Best for: First-time homeowners who need a 15 or 30-year mortgage and some personalized help available.
AmeriValue Mortgage Refinance
Here’s another aggregator, like Guide to Lenders and Lending Tree, except AmeriValue focuses exclusively on refinances.
If you’ve been in your house a while and need to tap into the equity, or if you can now qualify for a lower interest rate than when you first got your mortgage, AmeriValue can help.
I like their simple online application that does not require all of your personal and financial details before it starts matching you with potential lenders. The site doesn’t include many bells and whistles such as mortgage calculators. It assumes you know what you’re after.
Best for: Experienced loan shoppers looking for a good deal on a mortgage refinance.
NBKC Bank
NBKC, formerly known as National Bank of Kansas City, started back in 1999 to serve online customers’ mortgage needs.
The bank specializes in subsidized loans, especially VA loans for veterans and their families, and in customer service.
Applicants can get a personal loan officer like you would at a neighborhood bank or savings and loan. While actual, in-person customer service is available only in Kansas and Missouri, the bank’s phone support makes the process easier for customers in all 50 states.
Best for: First-time buyers who need subsidized loans and in-person guidance.
Your Home, Your Loan, Your Future
Mortgages are common. Banks, credit unions and other lenders originate 6 to 8 million of them a year.
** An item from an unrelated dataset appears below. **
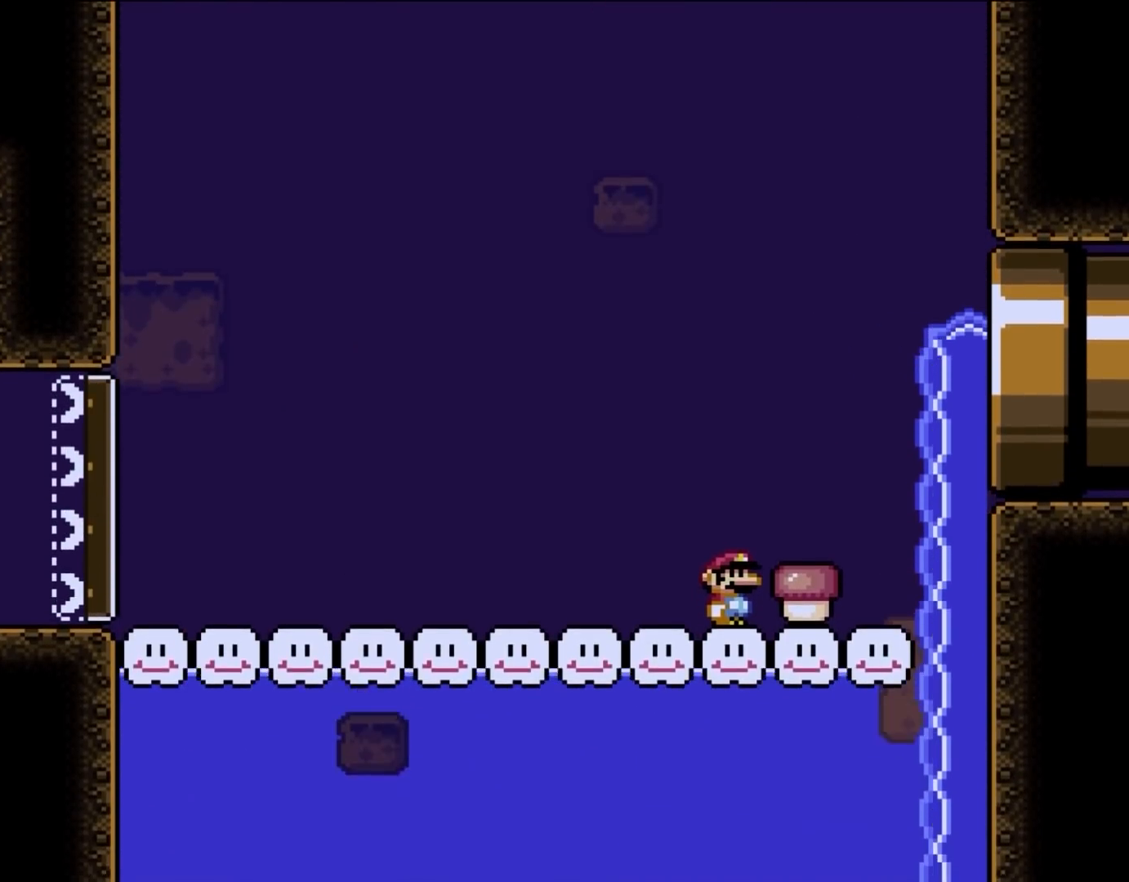
{"buttons": [], "events": []}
So what makes yours different? That’s a question only you can answer because your loan should match your individual needs.
It’s also a question you should answer.
Yes, your payment must fit your current monthly budget, but you need an eye on the future, too. A mortgage is an investment, after all.
You can make this happen by understanding how to find:
The right length for your loan: You can save a lot with a shorter-term loan so long as you can make the payments.
The best interest rate you can qualify for: Start working on your credit score now. Refinance your home if you’ve improved your score a lot since purchasing.
The best use of your own money for a down payment: Get more house with less debt by spending some of your own money.
The right amount of help from government subsidies: If you need help with credit or down payments, Uncle Sam can offer it.
The right balance between paying off your loan early and staying on schedule: The faster you pay off your loan, the more control you’ll have.
When you build a mortgage to match your needs, you’re getting more than just a loan. You’re getting a tool to help build a more stable financial future.